Understanding Ohm's Law is essential for solving a wide range of electrical problems, from simple tasks like calculating the resistance required for an LED to more complex issues like the one we see in this textbook exercise.

Equivalent Resistance

Equivalent resistance is a concept used to simplify the analysis of circuits with multiple resistors. It gives us a single value that can replace a combination of resistors without changing the overall current or voltage in the circuit.

In a series circuit, the equivalent resistance is the sum of all resistor values, since the current must pass through each resistor one after the other. The formula is R_eq-series = R₁ + R₂ + ... + R_n. This is why in our exercise, when the resistors were in series, their total resistance was simply added to find the equivalent resistance.

When resistors are placed in parallel, the equivalent resistance can be found by the formula \( 1/R_{eq-parallel} = 1/R1 + 1/R2 + ... + 1/Rn \). The total resistance in a parallel circuit is always less than the smallest individual resistance because the current has multiple paths to take, reducing the overall opposition to current flow. Hence, the exercise required us to compute the reciprocal of the sum of the reciprocals of the resistances to find the equivalent resistance in a parallel arrangement.

Electric Current

Electric current is the rate at which electric charge flows past a point in a circuit, measured in amperes (A). It results from the motion of electrons and is driven by a voltage or electromotive force (emf). Current can be either direct (DC), flowing in one direction, or alternating (AC), periodically reversing direction.

In the context of our exercise, current is what flows through the resistors when connected to an emf source. When resistors are connected in series, the current is the same through each one, as there is only one path for the current to follow. However, in a parallel arrangement, the current may split and take multiple paths, with each path carrying a fraction of the total current based on the resistance present in it. Understanding how current divides in parallel circuits and remains constant in series circuits is key to analyzing and designing electrical networks.

Electromotive Force (emf)

Electromotive force, often abbreviated as emf, is the energy provided by a cell or battery per coulomb of charge passing through it, measured in volts (V). It is essentially the voltage that drives the current in a closed circuit. An important distinction to note is that emf refers to the voltage when no current is flowing, while the actual voltage across a device when current is present may be less due to internal resistance.

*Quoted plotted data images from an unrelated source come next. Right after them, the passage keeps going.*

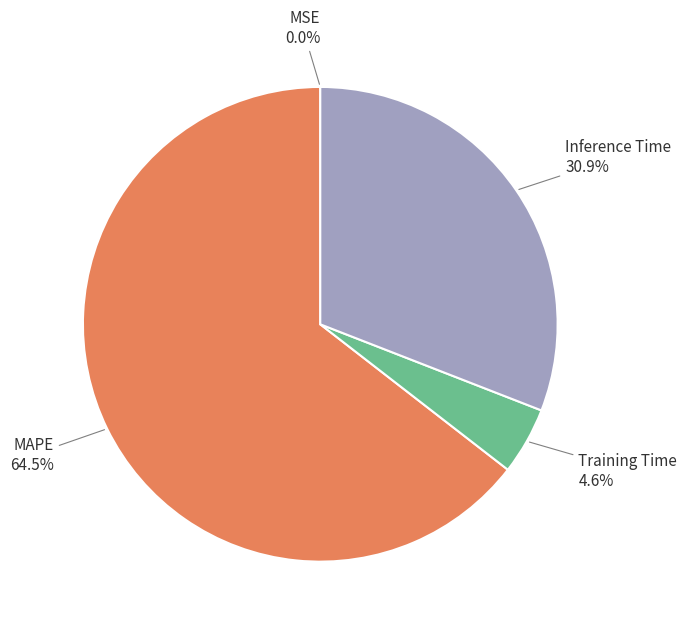

Which has a higher value, Inference Time or Training Time?

Inference Time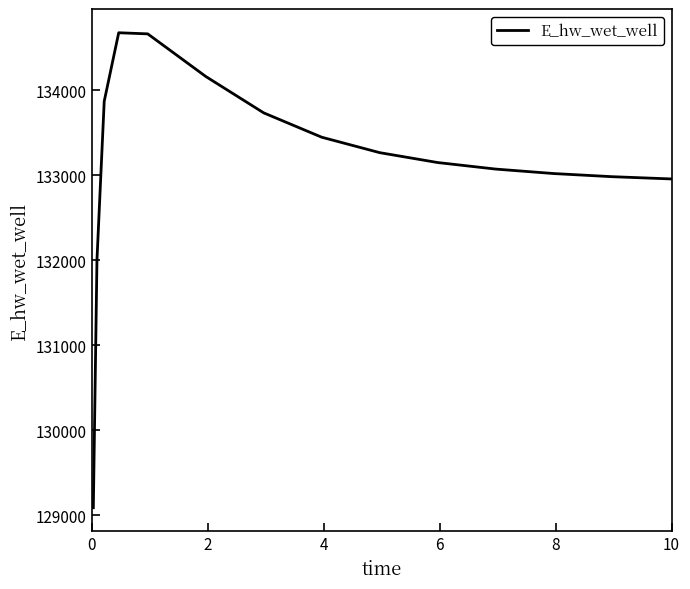

What is the maximum value shown in the chart?

134674.0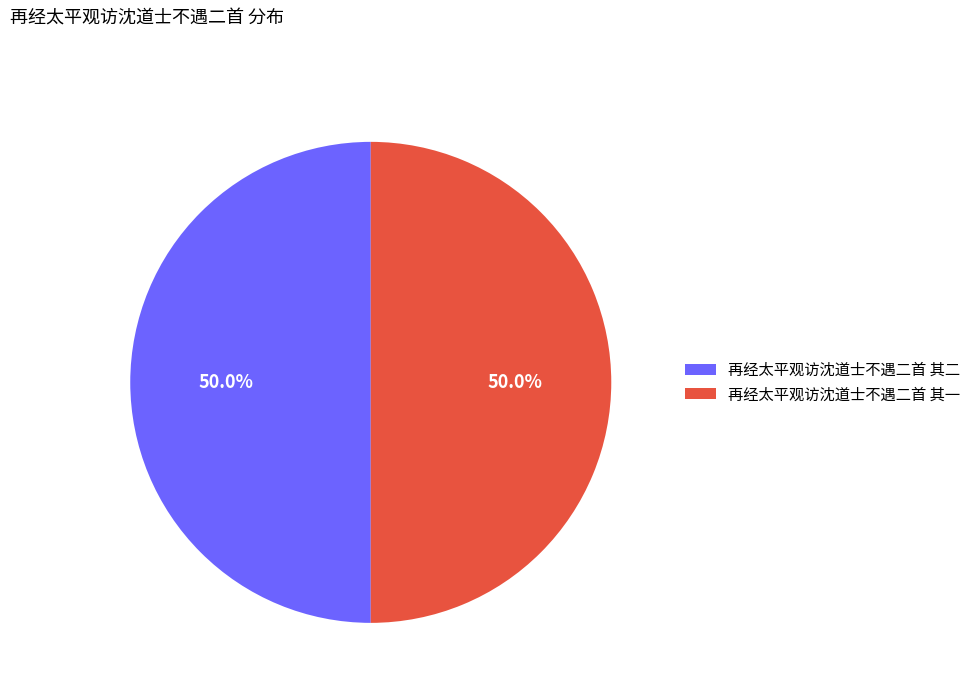

True or false: 再经太平观访沈道士不遇二首 其一 accounts for 50% of the total.

True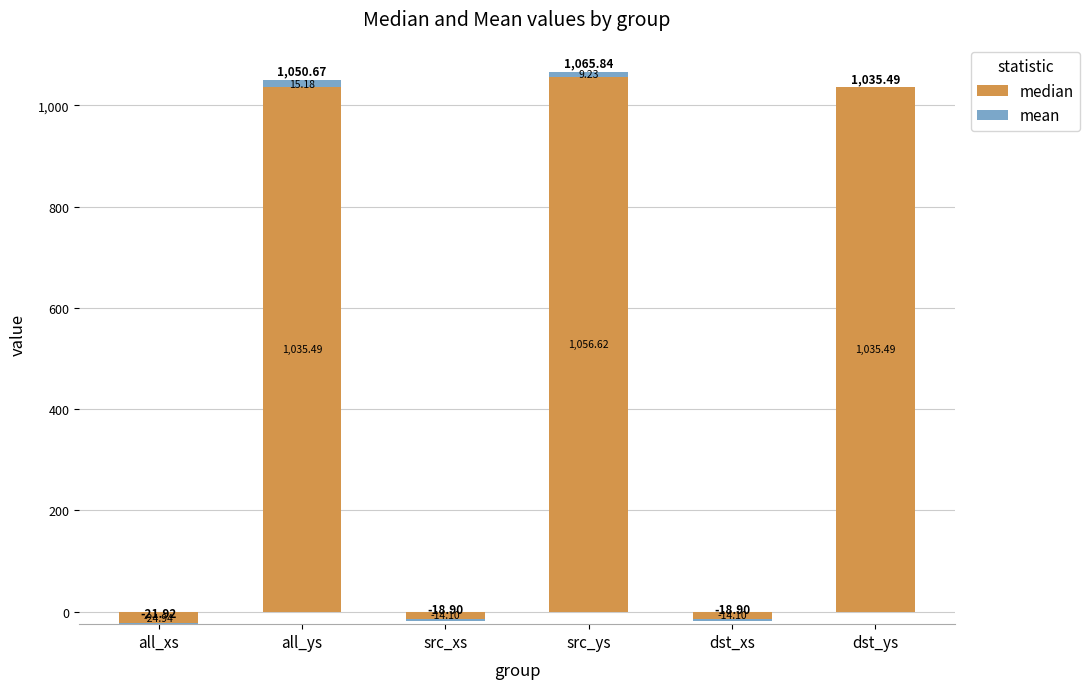

Which series has the largest range (max minus min)?

median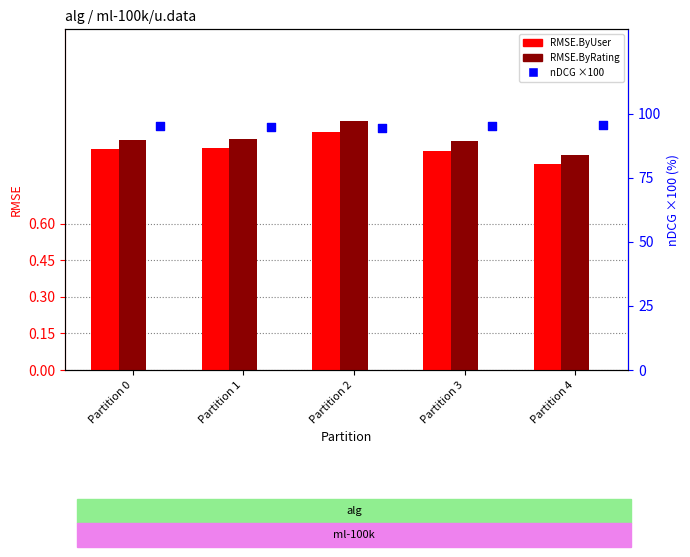

Is the value of RMSE.ByRating at Partition 3 greater than the value of nDCG (×100) at Partition 0?

No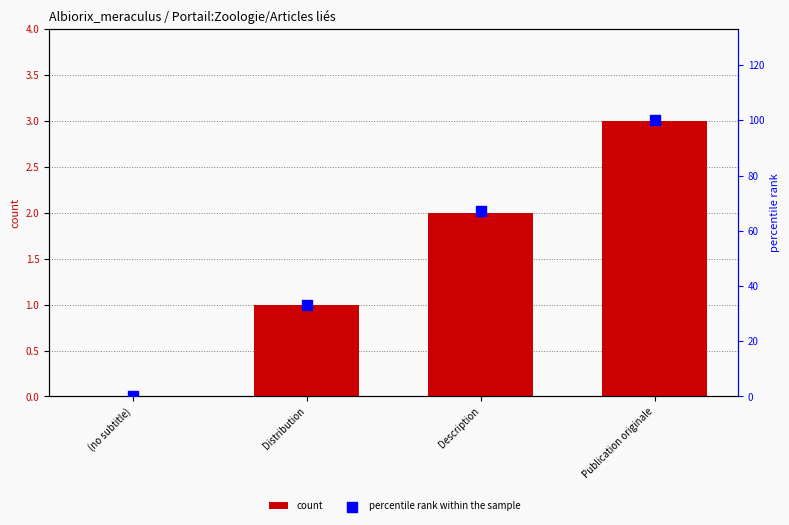

Which series reaches the maximum Y coordinate?

percentile rank within the sample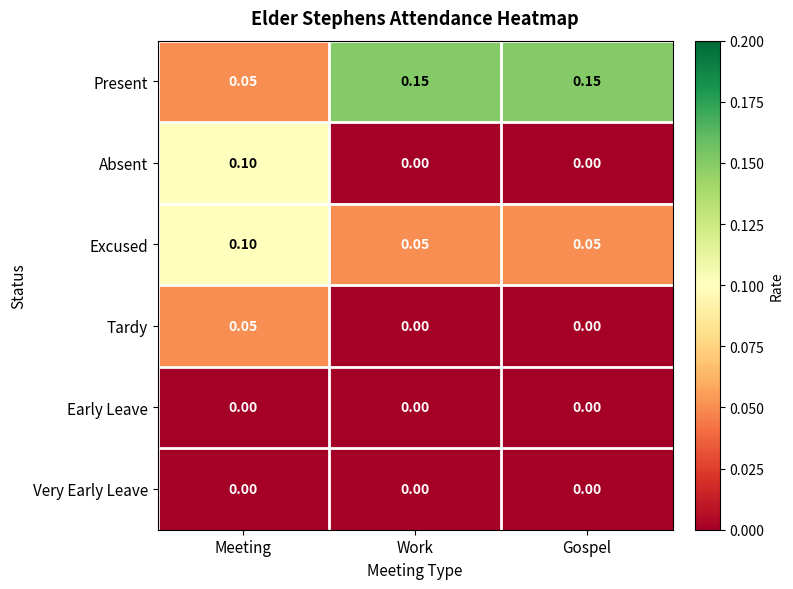

Which category has the highest value in the Absent series?

Meeting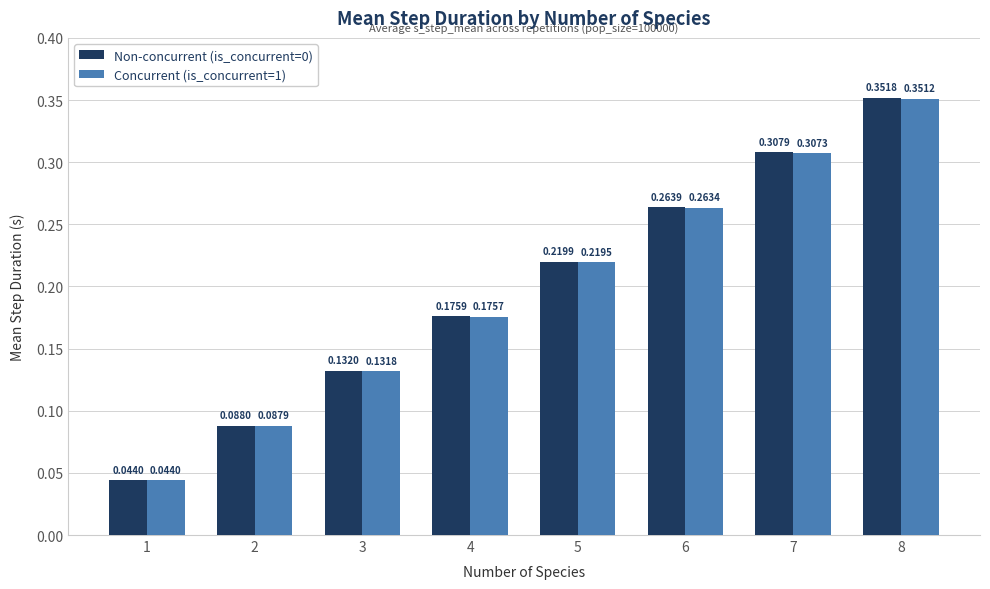

At which label does Concurrent (is_concurrent=1) reach its minimum?

1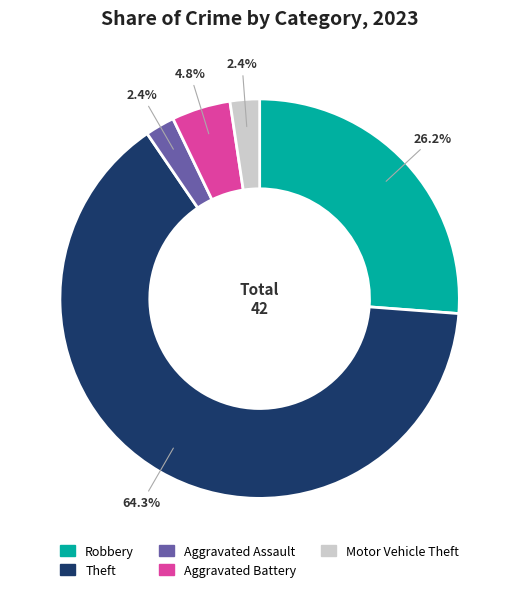

Which has a higher value, Robbery or Theft?

Theft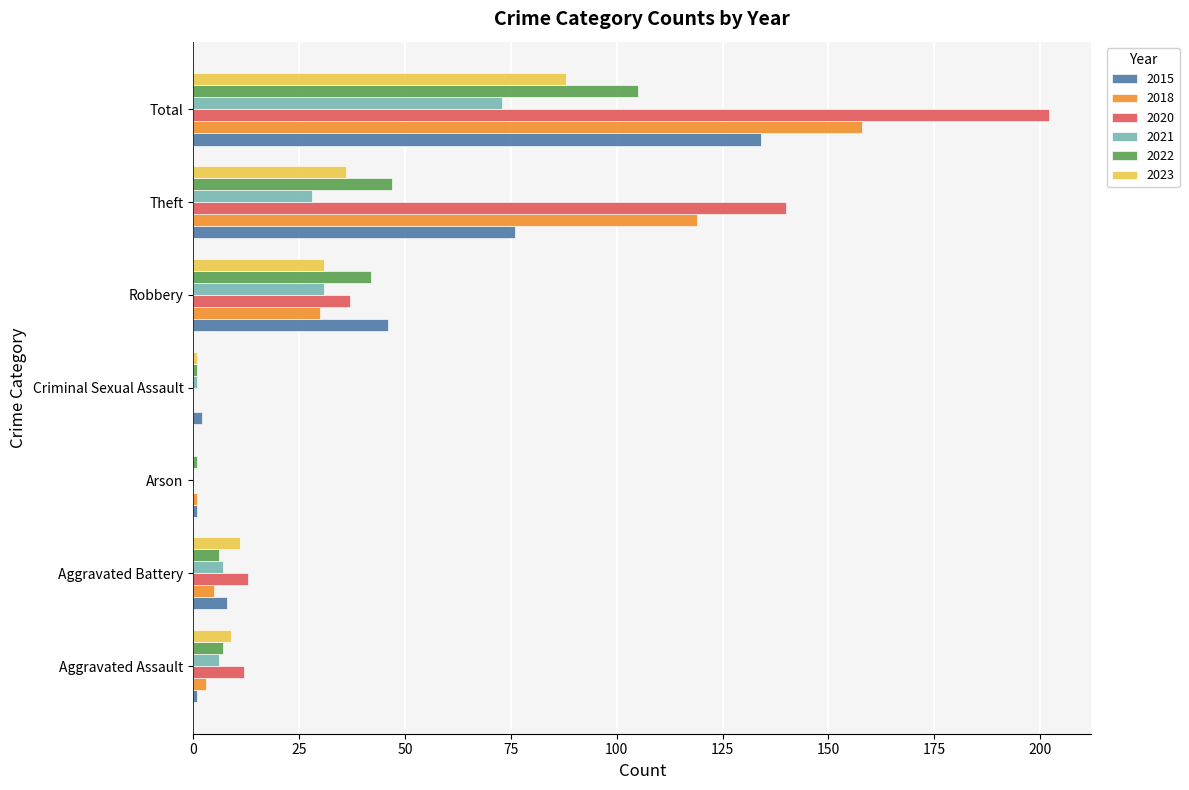

At which category is the sum across all series the highest?

Total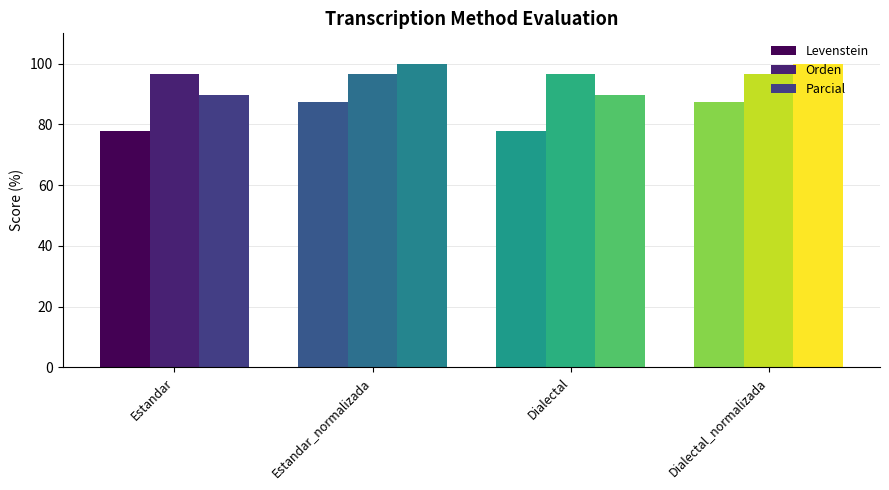

How many groups of bars are there?

4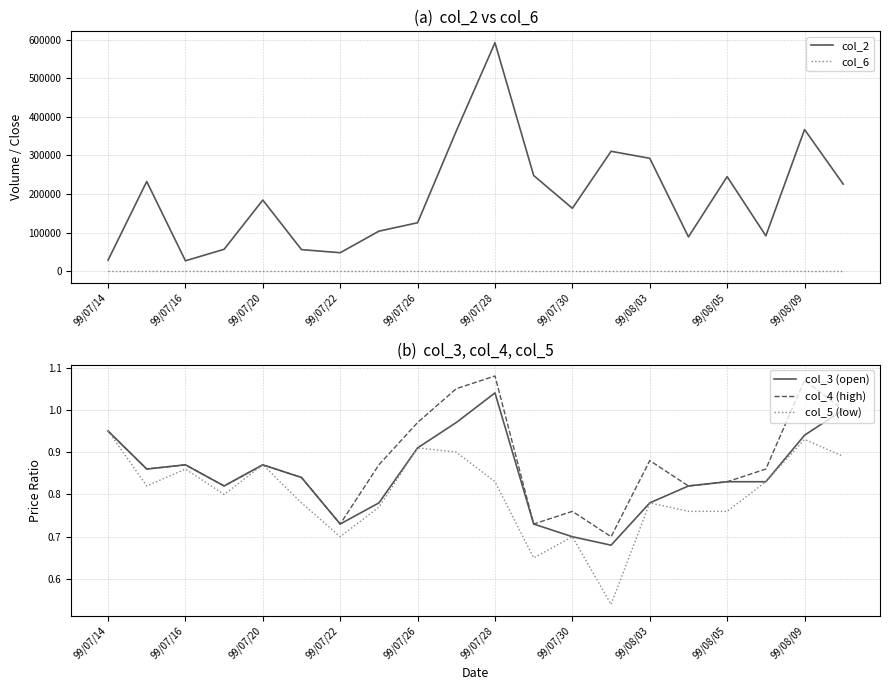

True or false: col_2 and col_6 cross at least once.

False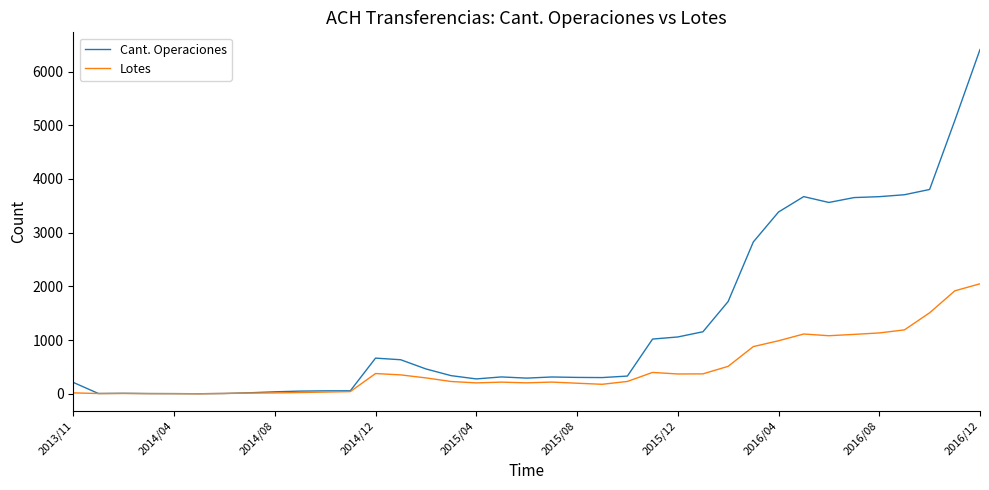

List the series in order of their overall mean, highest first.

Cant. Operaciones, Lotes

In our exercise, the emf is the voltage being provided by the device across the two resistors, which remains constant at 40.0 V regardless of how the resistors are connected. The concept of emf is central to understanding how energy sources power circuits and what initiates the flow of electric current. It is especially crucial when dealing with batteries and power supplies in both theoretical problems and practical applications.